* Quoted text
--- BEGIN ---
ISBN: 978-0-226-15288-2
CHAPTER 1
The Village
CASTE, LAND, AND EMIGRATION TO THE CITY
The delta of the river Kaveri in central Tamilnadu (see map 2) is one of the state's most fertile and beautiful regions. The Kaveri and its subsidiary the Kollidam, as well as numerous smaller rivers, streams, and irrigation channels, flow through the flat terrain of the delta and provide the water for its crops, of which the most important is rice. Much of the delta's beauty comes from its extensive patchwork of paddy fields, coconut groves, banana plantations, and shady trees, which ensure that even in hot, rainless months the land retains a greenness that disappears from Tamilnadu's extensive dry plains. The natural charm is enhanced by an architectural heritage that includes some of India's biggest, oldest, and most elegant temples, notably those built by the Cholas, whose great kingdom dominated the region from the ninth to the twelfth centuries. Of course, there is plenty of ugliness and pollution too, especially in the fast-growing towns, but in the countryside the delta's attractiveness remains largely unspoilt.
Most of the Kaveri delta lies in the old Tanjore District, which is now divided into Thanjavur, Thiruvarur, and Nagapattinam Districts, although it stretches upriver westward to Tiruchirappalli (Trichinopoly; Tiruchi or Trichy, colloquially) and beyond. Mainly owing to its fertility, the delta's population density has always been high; the region has also long been characterized by extremes of inequality, especially between the landed rich and landless poor and members of the highest and lowest castes. According to the 1871 census, Brahmans comprised 6.4 percent of the old Tanjore District's population, more than double their proportion in the Tamil region as a whole and higher than in any other district.
A report on Tanjore in 1805 stated that 28 percent of its 62,048 mirasidars or landowners were Brahmans; these figures may not be entirely reliable, but they are roughly consistent with data from the early twentieth century showing that 38 percent of the wealthiest mirasidars in the district were Brahmans. At that time, according to David Washbrook, "the mirasidar elite [in Tanjore] ruled its agrarian dependents with a rod of iron and established a great social distance between itself and them." As we shall see, that distance had been reduced, but had still not disappeared in the early post-Independence years.
--- END ---
* Records supplied
--- BEGIN ---
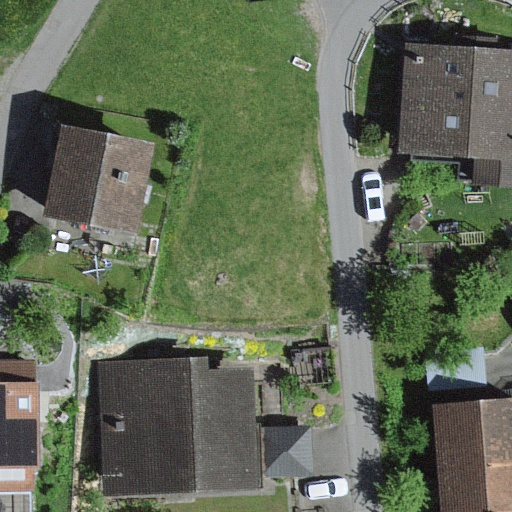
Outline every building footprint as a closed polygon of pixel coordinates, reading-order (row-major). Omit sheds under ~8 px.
[(442,51),(404,48),(396,158),(473,163),(471,188),(511,190),(511,56),(495,55),(496,40),(443,36),(442,51)] [(153,150),(57,132),(40,222),(136,240),(153,150)] [(484,391),(481,350),(423,354),(426,395),(484,391)] [(205,360),(95,364),(101,502),(253,496),(252,492),(263,491),(264,481),(261,430),(261,428),(250,429),(248,374),(206,375),(205,360)] [(34,387),(0,386),(0,511),(30,511),(31,476),(34,476),(34,387)] [(511,511),(511,403),(427,410),(435,511),(511,511)] [(312,479),(310,428),(261,430),(264,481),(312,479)]
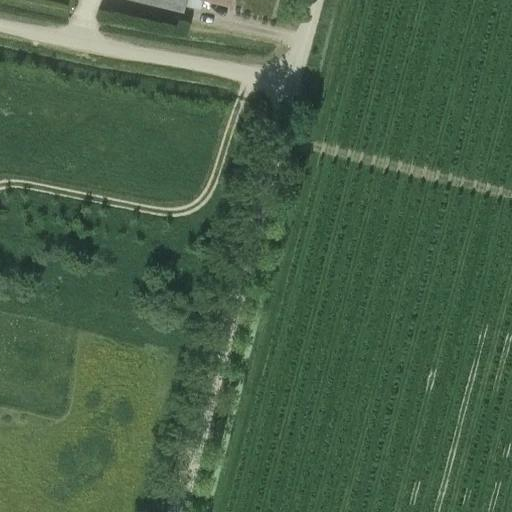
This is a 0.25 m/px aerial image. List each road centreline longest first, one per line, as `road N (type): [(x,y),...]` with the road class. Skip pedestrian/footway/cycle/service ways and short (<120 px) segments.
road 1 (unclassified): [(180,511),(294,81)]
road 2 (unclassified): [(294,81),(0,28)]
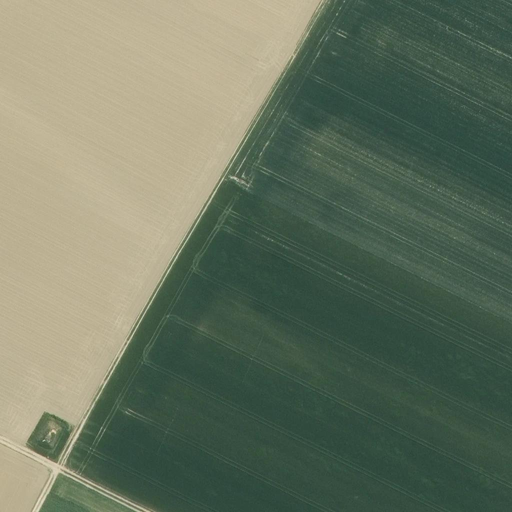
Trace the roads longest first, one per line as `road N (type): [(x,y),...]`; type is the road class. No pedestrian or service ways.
road 1 (track): [(326,0),(56,468)]
road 2 (track): [(0,440),(142,511)]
--- END ---
* Problems to work on
[1] In the Kaveri delta passage, what share of the old Tanjore District's population did the 1871 census record as Brahmans?
[2] Please write what comes next in the Kaveri delta passage, picking up after its final sentence.
The listing has no connection to the Kaveri delta passage.

* Results of the exercise
[1] 6.4 percent.

[2]
The Kaveri delta's terrain is closely covered in villages, which can be divided into two main categories, according to whether Brahmans or non-Brahmans were the main landowners enjoying economic and political dominance. In "Brahman villages" there is an agraharam, a street or quarter that is or was exclusively inhabited by Brahmans. The agraharam stands apart from the main settlement area occupied by non- Brahman castes. In non-Brahman villages, of course, there is no agraharam and usually no Brahman residents except, perhaps, for one or two families of priests. Separated from both Brahman and non-Brahman settlement areas are the ceris ("cheri"), the "colonies" exclusively inhabited by untouchable Adi Dravidas or Dalits. In some Brahman villages, the ceris are near the main village and are in practice part of it; in others, they are a considerable distance away and are regarded as distinct settlements with their own names. Apart from the Kaveri delta, Tamilnadu's principal wet-zone regions are the smaller Palar valley (mostly in modern Kanchipuram District) in the north, and the Vaigai valley (in Madurai, Sivaganga, and Ramanathapuram Districts) and the Tambraparni valley (in Tirunelveli District) in the south. In these last three valleys, Brahmans were less numerous, rich, and powerful than in the Kaveri delta, but they were similarly dominant in their own Brahman villages, also partitioned into agraharams, non-Brahman residential areas, and Dalit colonies.
Although the great majority of Tamil Brahmans used to live in the countryside, there were always considerable numbers in urban areas. The ancient temple city of Madurai, for instance, the political and cultural capital of the southern Tamil country, has had a strong Brahman presence for centuries and many Brahmans formerly lived in agraharams near the Minakshi (Minak?i) temple in the city center or beside the river Vaigai. In all the older towns and cities, however, including small market towns like Tindivanam where Satyamurti lived before he migrated to Madras, as described in the introduction, there were agraharams and settled Brahman communities.
The Tamilized Sanskrit word agraharam is one of several terms that referred to villages and land donated to Brahmans by Hindu kings between the medieval and late precolonial periods; the most widely used of these terms was probably brahmadeya. Early British reports on land rights refer to agraharams as villages granted to Brahmans; by the mid-nineteenth century, H. H. Wilson's glossary of revenue terms defined an agraharam as a village occupied by Brahmans held rent-free or at a reduced assessment rate. By the early twentieth century, however, the term agraharam appears to have acquired its modern dictionary meaning as an exclusively Brahman street or residential quarter.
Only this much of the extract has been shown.